───── Information provided
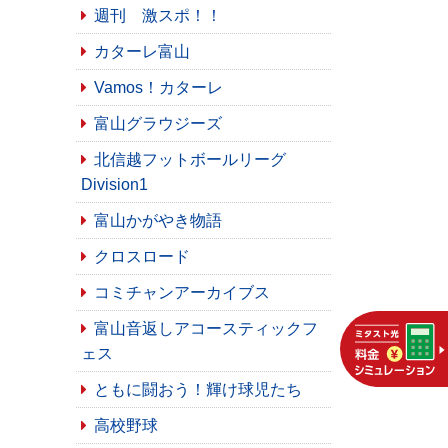
週刊 激スポ！！
カターレ富山
Vamos！カターレ
富山グラウジーズ
北信越フットボールリーグ
Division1
富山かがやき物語
クロスロード
コミチャンアーカイブス
富山音返しアコースティックフ
ェス
ともに闘おう！輝け球児たち
高校野球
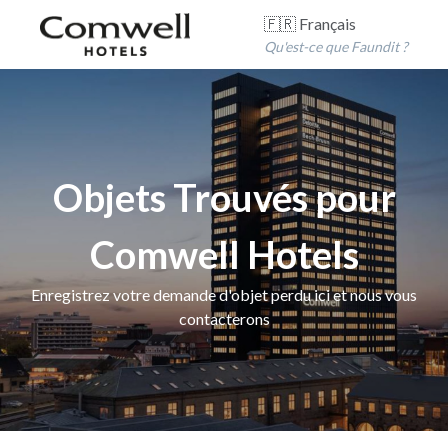
🇫🇷 Français
Qu'est-ce que Faundit ?
Objets Trouvés pour
Comwell Hotels
Enregistrez votre demande d'objet perdu ici et nous vous
contacterons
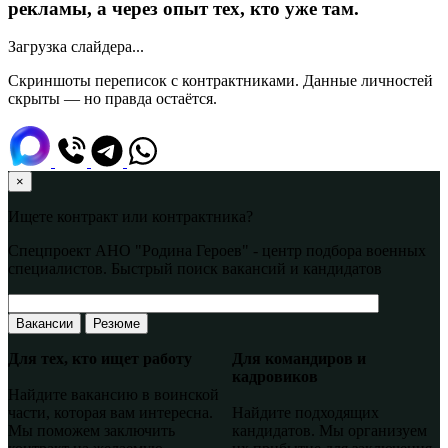
рекламы, а через опыт тех, кто уже там.
Загрузка слайдера...
Скриншоты переписок с контрактниками. Данные личностей
скрыты — но правда остаётся.
×
Ищете контракт или контрактника?
Спецпроект АНО "Родина Героев" - центр подбора военных
специалистов. Быстрый поиск вакансий и кандидатов
Вакансии
Резюме
Для тех, кто ищет работу
Для командиров и
кадровиков
Найдите вакансию в воинской
части, которая вам интересна.
Найдите подходящих
Мы поможем заключить
кандидатов. Мы организуем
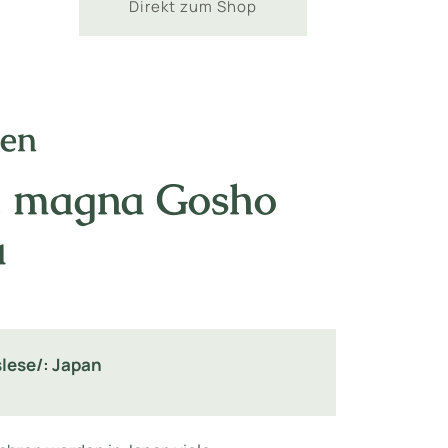
Direkt zum Shop
nen
r. magna Gosho
a
lese/: Japan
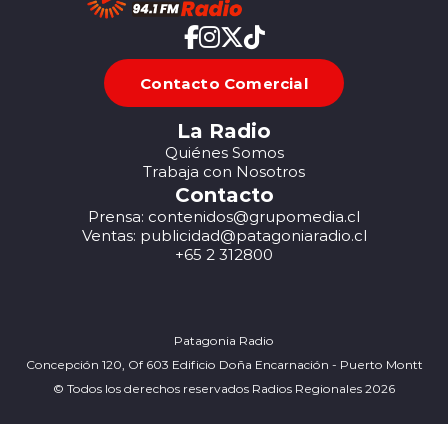
Contacto Comercial
La Radio
Quiénes Somos
Trabaja con Nosotros
Contacto
Prensa: contenidos@grupomedia.cl
Ventas: publicidad@patagoniaradio.cl
+65 2 312800
Patagonia Radio
Concepción 120, Of 603 Edificio Doña Encarnación - Puerto Montt
© Todos los derechos reservados Radios Regionales 2026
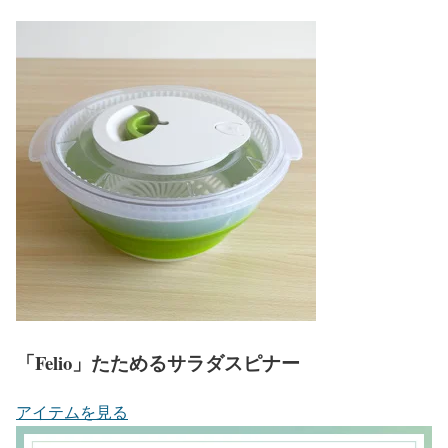
「Felio」たためるサラダスピナー
アイテムを見る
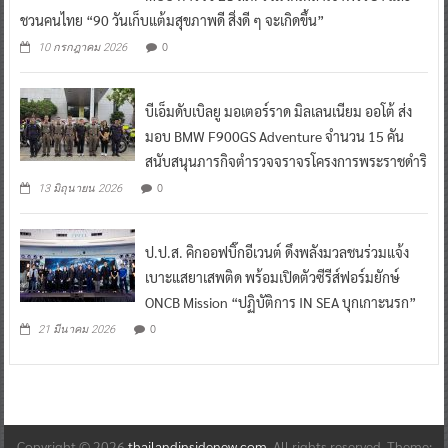
ชวนคนไทย “90 วันเก็บแต้มสุขภาพดี สิ่งดี ๆ จะเกิดขึ้น”
0
10 กรกฎาคม 2026
บีเอ็มดับเบิลยู มอเตอร์ราด มิลเลนเนียม ออโต้ ส่ง
มอบ BMW F900GS Adventure จำนวน 15 คัน
สนับสนุนภารกิจตำรวจจราจรโครงการพระราชดำริ
0
13 มิถุนายน 2026
ป.ป.ส. คิกออฟบิ๊กอีเวนต์ ดึงพลังมวลชนร่วมแจ้ง
เบาะแสยาเสพติด พร้อมเปิดตัวซีรีส์ฟอร์มยักษ์
ONCB Mission “ปฏิบัติการ IN SEA บุกเกาะนรก”
0
21 มีนาคม 2026
Copyright © 2026
thailandinsidenew.com
. All rights reserved. Theme:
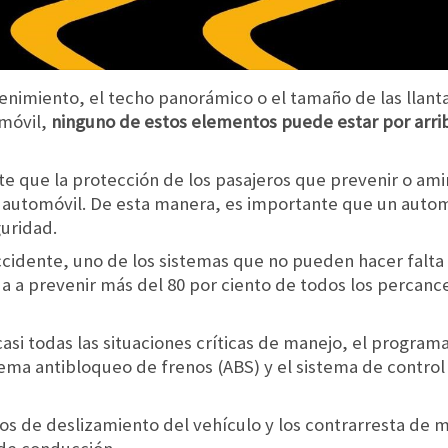
etenimiento, el techo panorámico o el tamaño de las llan
omóvil,
ninguno de estos elementos puede estar por arr
e que la protección de los pasajeros que prevenir o amin
n automóvil. De esta manera, es importante que un auto
uridad.
ccidente, uno de los sistemas que no pueden hacer falta
da a prevenir más del 80 por ciento de todos los percanc
si todas las situaciones críticas de manejo, el programa
ema antibloqueo de frenos (ABS) y el sistema de control
s de deslizamiento del vehículo y los contrarresta de 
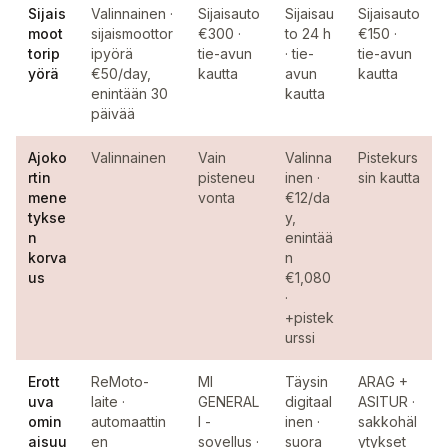
Sijais
Valinnainen ·
Sijaisauto
Sijaisau
Sijaisauto
moot
sijaismoottor
€300 ·
to 24 h
€150 ·
torip
ipyörä
tie-avun
· tie-
tie-avun
yörä
€50/day,
kautta
avun
kautta
enintään 30
kautta
päivää
Ajoko
Valinnainen
Vain
Valinna
Pistekurs
rtin
pisteneu
inen ·
sin kautta
mene
vonta
€12/da
tykse
y,
n
enintää
korva
n
us
€1,080
·
+pistek
urssi
Erott
ReMoto-
MI
Täysin
ARAG +
uva
laite ·
GENERAL
digitaal
ASITUR ·
omin
automaattin
I -
inen ·
sakkohäl
aisuu
en
sovellus ·
suora
ytykset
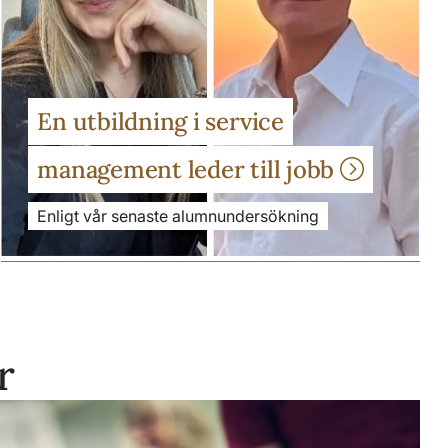
En utbildning i service
management leder till jobb
Enligt vår senaste alumnundersökning
r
──────────
The job is to set down the whole listing exactly, excluding any images.

週刊 激スポ！！
カターレ富山
Vamos！カターレ
富山グラウジーズ
北信越フットボールリーグ
Division1
富山かがやき物語
クロスロード
コミチャンアーカイブス
富山音返しアコースティックフ
ェス
ともに闘おう！輝け球児たち
高校野球
🇫🇷 Français
Qu'est-ce que Faundit ?
Objets Trouvés pour
Comwell Hotels
Enregistrez votre demande d'objet perdu ici et nous vous
contacterons
рекламы, а через опыт тех, кто уже там.
Загрузка слайдера...
Скриншоты переписок с контрактниками. Данные личностей
скрыты — но правда остаётся.
×
Ищете контракт или контрактника?
Спецпроект АНО "Родина Героев" - центр подбора военных
специалистов. Быстрый поиск вакансий и кандидатов
Вакансии
Резюме
Для тех, кто ищет работу
Для командиров и
кадровиков
Найдите вакансию в воинской
части, которая вам интересна.
Найдите подходящих
Мы поможем заключить
кандидатов. Мы организуем
Direkt zum Shop
nen
r. magna Gosho
a
lese/: Japan
Contacto Comercial
La Radio
Quiénes Somos
Trabaja con Nosotros
Contacto
Prensa: contenidos@grupomedia.cl
Ventas: publicidad@patagoniaradio.cl
+65 2 312800
Patagonia Radio
Concepción 120, Of 603 Edificio Doña Encarnación - Puerto Montt
© Todos los derechos reservados Radios Regionales 2026
「Felio」たためるサラダスピナー
アイテムを見る
ชวนคนไทย “90 วันเก็บแต้มสุขภาพดี สิ่งดี ๆ จะเกิดขึ้น”
0
10 กรกฎาคม 2026
บีเอ็มดับเบิลยู มอเตอร์ราด มิลเลนเนียม ออโต้ ส่ง
มอบ BMW F900GS Adventure จำนวน 15 คัน
สนับสนุนภารกิจตำรวจจราจรโครงการพระราชดำริ
0
13 มิถุนายน 2026
ป.ป.ส. คิกออฟบิ๊กอีเวนต์ ดึงพลังมวลชนร่วมแจ้ง
เบาะแสยาเสพติด พร้อมเปิดตัวซีรีส์ฟอร์มยักษ์
ONCB Mission “ปฏิบัติการ IN SEA บุกเกาะนรก”
0
21 มีนาคม 2026
Copyright © 2026
thailandinsidenew.com
. All rights reserved. Theme:
etenimiento, el techo panorámico o el tamaño de las llan
omóvil,
ninguno de estos elementos puede estar por arr
e que la protección de los pasajeros que prevenir o amin
n automóvil. De esta manera, es importante que un auto
uridad.
ccidente, uno de los sistemas que no pueden hacer falta
da a prevenir más del 80 por ciento de todos los percanc
si todas las situaciones críticas de manejo, el programa
ema antibloqueo de frenos (ABS) y el sistema de control
s de deslizamiento del vehículo y los contrarresta de 
Sijais
Valinnainen ·
Sijaisauto
Sijaisau
Sijaisauto
moot
sijaismoottor
€300 ·
to 24 h
€150 ·
torip
ipyörä
tie-avun
· tie-
tie-avun
yörä
€50/day,
kautta
avun
kautta
enintään 30
kautta
päivää
Ajoko
Valinnainen
Vain
Valinna
Pistekurs
rtin
pisteneu
inen ·
sin kautta
mene
vonta
€12/da
tykse
y,
n
enintää
korva
n
us
€1,080
·
+pistek
urssi
Erott
ReMoto-
MI
Täysin
ARAG +
uva
laite ·
GENERAL
digitaal
ASITUR ·
omin
automaattin
I -
inen ·
sakkohäl
aisuu
en
sovellus ·
suora
ytykset
En utbildning i service
management leder till jobb
Enligt vår senaste alumnundersökning
r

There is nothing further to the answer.